— Пикассо любил творчество Клее, — говорит мама. — Он говорил, что художник тратит годы, чтобы стать мастером, но чтобы научиться рисовать, как ребёнок, надо потратить целую жизнь.
Как же странно: взрослые жаждут стать моложе, дети жаждут побыстрее вырасти, а время катит и катит вперёд, и на все людские желания ему начихать.
Я веду на прогулку слова:
— Вордсворт сочинял только на ходу, — говорит мама.
— Правда?
— Да. Он утверждал, что ритм ходьбы помогает ему найти ритм для стихов.
— Так и есть!
— Ещё бы.
— Кроме того, прогулка — это своего рода медитация, — продолжает мама.
— Как это?
— Вот так. Хотя обычно люди медитируют, сидя совершенно неподвижно. Так легче сосредоточиться.
— Как я на дереве?
— Да. Но практикуется и медитация при ходьбе. Надо концентрировать внимание на самом движении, на каждом шаге. И больше ни о чём не думать. И ничего не делать — только шагать. В надежде обрести чистоту и покой.
Мы пробуем помедитировать. Шагаем бок о бок по дорожке в парке. Я уже не думаю о словах и линиях.
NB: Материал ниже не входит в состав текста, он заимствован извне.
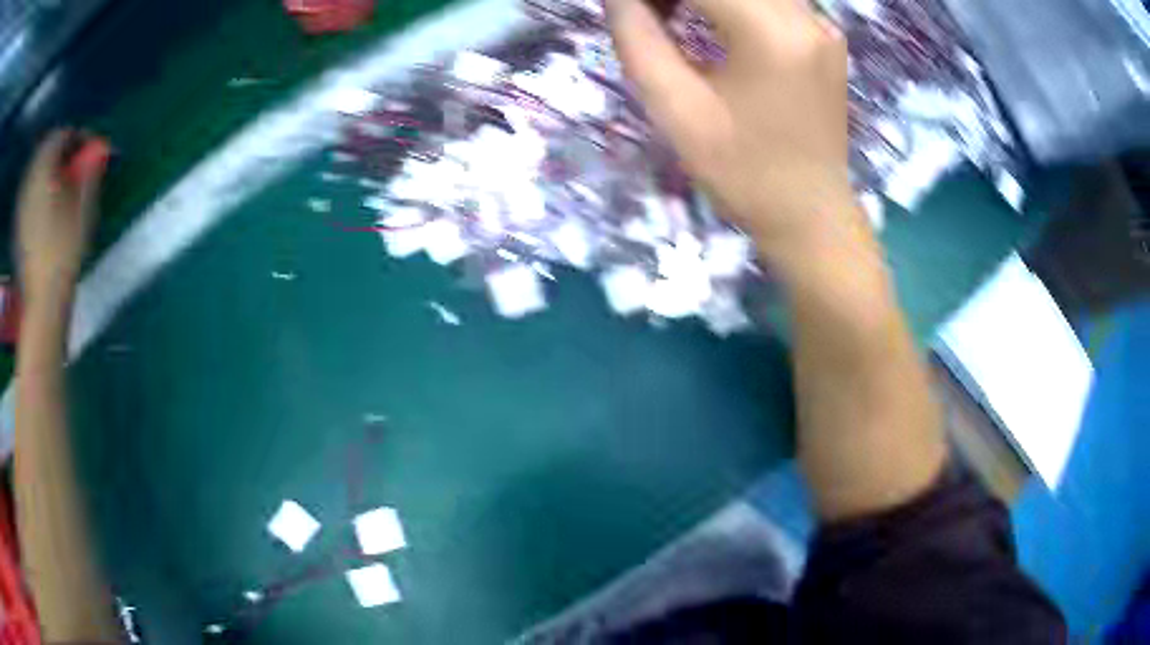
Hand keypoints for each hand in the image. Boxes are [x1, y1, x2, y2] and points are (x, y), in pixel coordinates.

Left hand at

Стараюсь думать только о шагах: правой — левой, правой — левой. Мы дышим медленно, глубоко.
— А теперь вообще ни о чём не думай, — говорит мама. — Просто переставляй ноги.
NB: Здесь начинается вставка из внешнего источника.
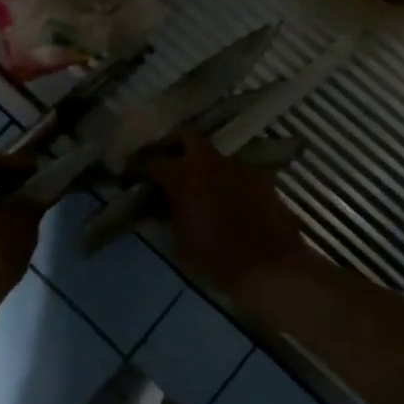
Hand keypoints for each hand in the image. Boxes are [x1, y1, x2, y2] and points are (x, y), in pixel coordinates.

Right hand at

Но мы идём через парк, и я ничего не могу с собой поделать — я вдруг начинаю думать о подземном туннеле и, вместо того чтобы успокоиться, начинаю ужасно волноваться. И мама сразу чувствует, что со мной что-то не так. Она останавливается. Смотрит на меня. Ждёт. Я рассказываю ей про тот день. Как выбежала из школы, как спустилась в туннель совсем одна, как встретила там мужчину с собакой. Я объясняю маме, что затеяла всё это, чтобы вернуть папу на землю — как Орфей Эвридику. Я стараюсь рассказывать смешно и сама смеюсь.
— Я, наверно, была ужасно глупая, — добавляю я. — И совсем маленькая.
Я снова стараюсь засмеяться, но почти плачу.
Мама обнимает меня крепко-крепко.
— Что ж ты мне сразу не рассказала?
— Вот, говорю.
— И ты действительно видела собаку?
— Да. Мужчину с собакой. Я подумала, что это пёс Цербер. Который сторожит владения Аида. Я думала, что иду в царство мёртвых!
— Ох, Мина!
Мне удаётся выдавить из себя смешок.
— Мужчина — наверняка ремонтник, рабочий, — говорю я. — А пёс бездомный.
Мне даже удаётся подхихикнуть.
— Ведите меня, ноги, ведите! — велю я, и мы идём дальше.
Вокруг так светло, а я вспоминаю про такую темноту…
— Я надеялась, что буду идти-идти и дойду до Аида и Персефоны!
— Мина-Мина! Фантазёрка!
— Я уже слова заготовила, — говорю я.
— И что бы ты сказала Аиду и Персефоне?
Я — со смешком:
— Отдайте его! Отдайте его!
Мама качает головой и бормочет:
— Отдайте его?..
Мы идём дальше. На некоторое время притихаем. Слушаем птиц и звуки города.
Мама спрашивает, полегчало ли мне теперь, когда я всё рассказала.
— Да.
Я хочу подольше помолчать, но болтаю дальше — о Софи, о том, что она приходила меня навестить.
— Как это мило с её стороны! — говорит мама. — Может, она ещё зайдёт?
— Может, и зайдёт.
— И вы снова подружитесь?
Я пожимаю плечами:
— Может, и подружимся.
Я хочу мыслить трезво, хочу быть спокойной, но тут я вспоминаю о семье, что живёт теперь по соседству, о мальчике, который остался стоять на улице, перед домом.
— Как он с виду? Интересный? — спрашивает мама.
Я пожимаю плечами:
— Может, и интересный.
Она улыбается и, кажется, хочет сказать что-то ещё, но берёт меня за руку, сжимает её крепко-крепко и говорит:
— Конечно интересный, наверняка.
Надо всё же помедитировать. Перестать думать о Софи и о соседском мальчике. Всё. Я думаю только об успокоительном ритме ходьбы.
Поскольку я выдыхаю слова на каждый шаг, ритм превращает их в музыку. Прогулку — в танец.